Task brief — This calls for a word-for-word copy of all the data, with each picture removed.

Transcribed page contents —
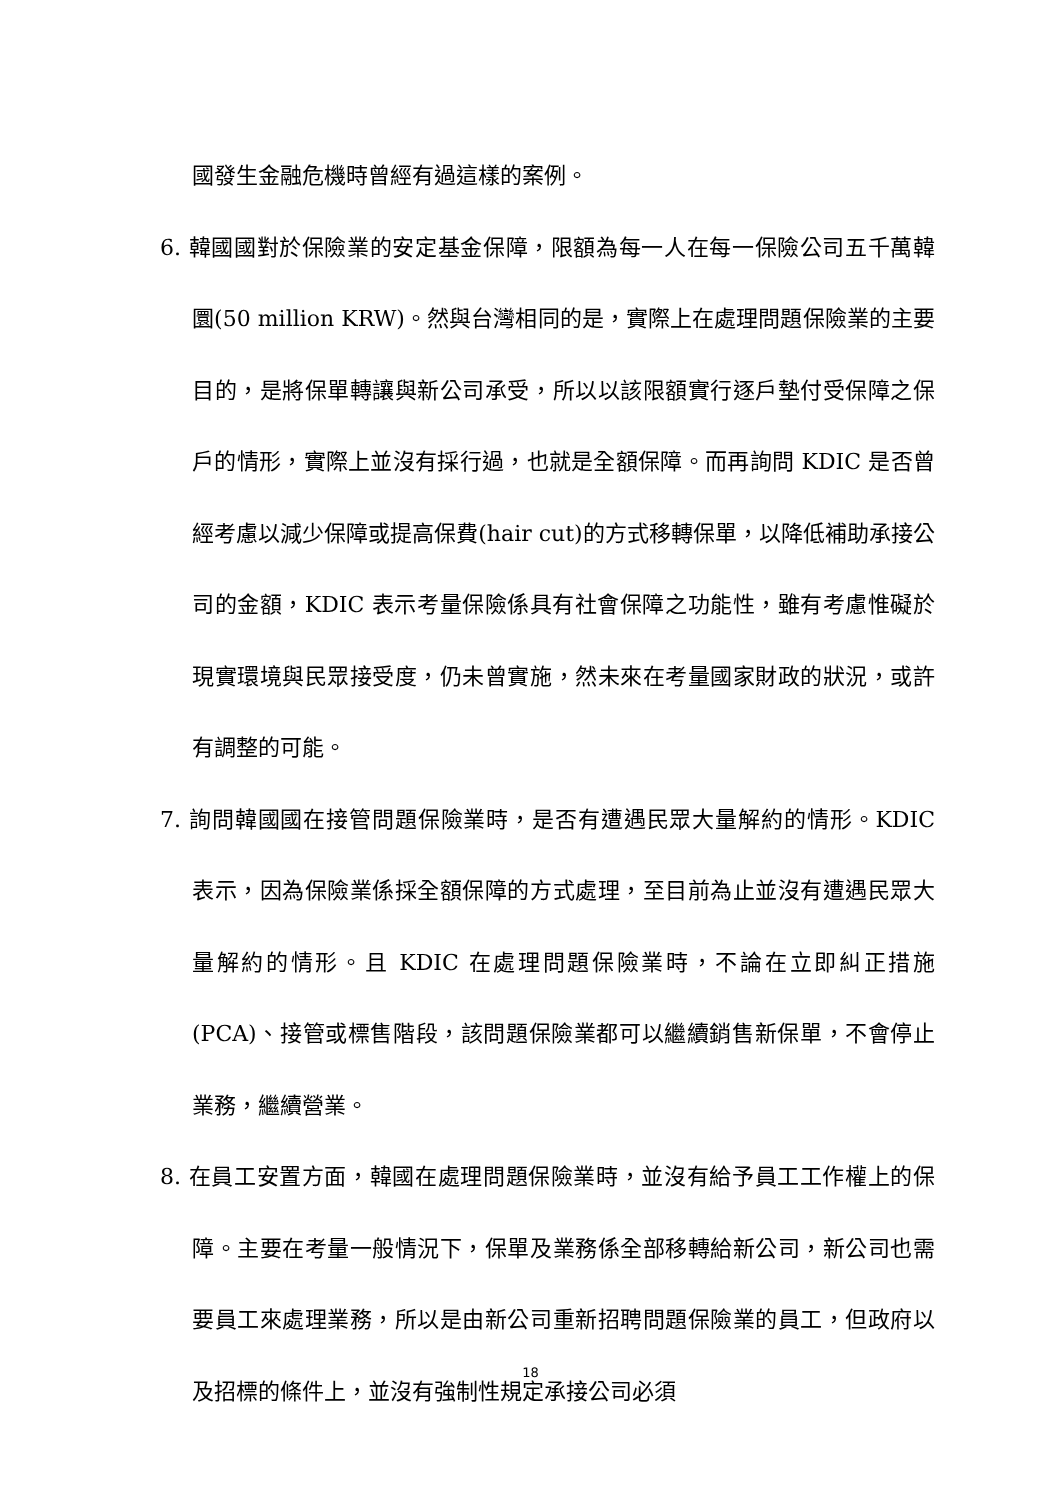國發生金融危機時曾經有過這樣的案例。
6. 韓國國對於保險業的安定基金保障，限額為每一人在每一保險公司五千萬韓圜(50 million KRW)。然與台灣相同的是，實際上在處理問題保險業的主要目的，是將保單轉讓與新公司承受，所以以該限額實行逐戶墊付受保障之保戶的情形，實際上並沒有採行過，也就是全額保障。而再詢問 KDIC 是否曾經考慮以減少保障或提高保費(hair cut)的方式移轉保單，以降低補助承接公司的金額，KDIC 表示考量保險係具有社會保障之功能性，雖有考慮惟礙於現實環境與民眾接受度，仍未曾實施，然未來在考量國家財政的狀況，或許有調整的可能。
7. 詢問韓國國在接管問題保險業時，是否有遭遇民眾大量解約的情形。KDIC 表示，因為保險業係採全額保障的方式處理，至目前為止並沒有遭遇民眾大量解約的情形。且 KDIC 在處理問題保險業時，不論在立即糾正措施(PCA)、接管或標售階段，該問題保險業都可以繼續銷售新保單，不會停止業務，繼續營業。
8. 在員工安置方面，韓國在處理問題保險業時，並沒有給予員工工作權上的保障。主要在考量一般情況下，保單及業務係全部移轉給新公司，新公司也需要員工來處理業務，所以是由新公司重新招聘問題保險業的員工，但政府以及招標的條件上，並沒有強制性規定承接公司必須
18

Your solution —
國發生金融危機時曾經有過這樣的案例。
6. 韓國國對於保險業的安定基金保障，限額為每一人在每一保險公司五千萬韓圜(50 million KRW)。然與台灣相同的是，實際上在處理問題保險業的主要目的，是將保單轉讓與新公司承受，所以以該限額實行逐戶墊付受保障之保戶的情形，實際上並沒有採行過，也就是全額保障。而再詢問 KDIC 是否曾經考慮以減少保障或提高保費(hair cut)的方式移轉保單，以降低補助承接公司的金額，KDIC 表示考量保險係具有社會保障之功能性，雖有考慮惟礙於現實環境與民眾接受度，仍未曾實施，然未來在考量國家財政的狀況，或許有調整的可能。
7. 詢問韓國國在接管問題保險業時，是否有遭遇民眾大量解約的情形。KDIC 表示，因為保險業係採全額保障的方式處理，至目前為止並沒有遭遇民眾大量解約的情形。且 KDIC 在處理問題保險業時，不論在立即糾正措施(PCA)、接管或標售階段，該問題保險業都可以繼續銷售新保單，不會停止業務，繼續營業。
8. 在員工安置方面，韓國在處理問題保險業時，並沒有給予員工工作權上的保障。主要在考量一般情況下，保單及業務係全部移轉給新公司，新公司也需要員工來處理業務，所以是由新公司重新招聘問題保險業的員工，但政府以及招標的條件上，並沒有強制性規定承接公司必須
18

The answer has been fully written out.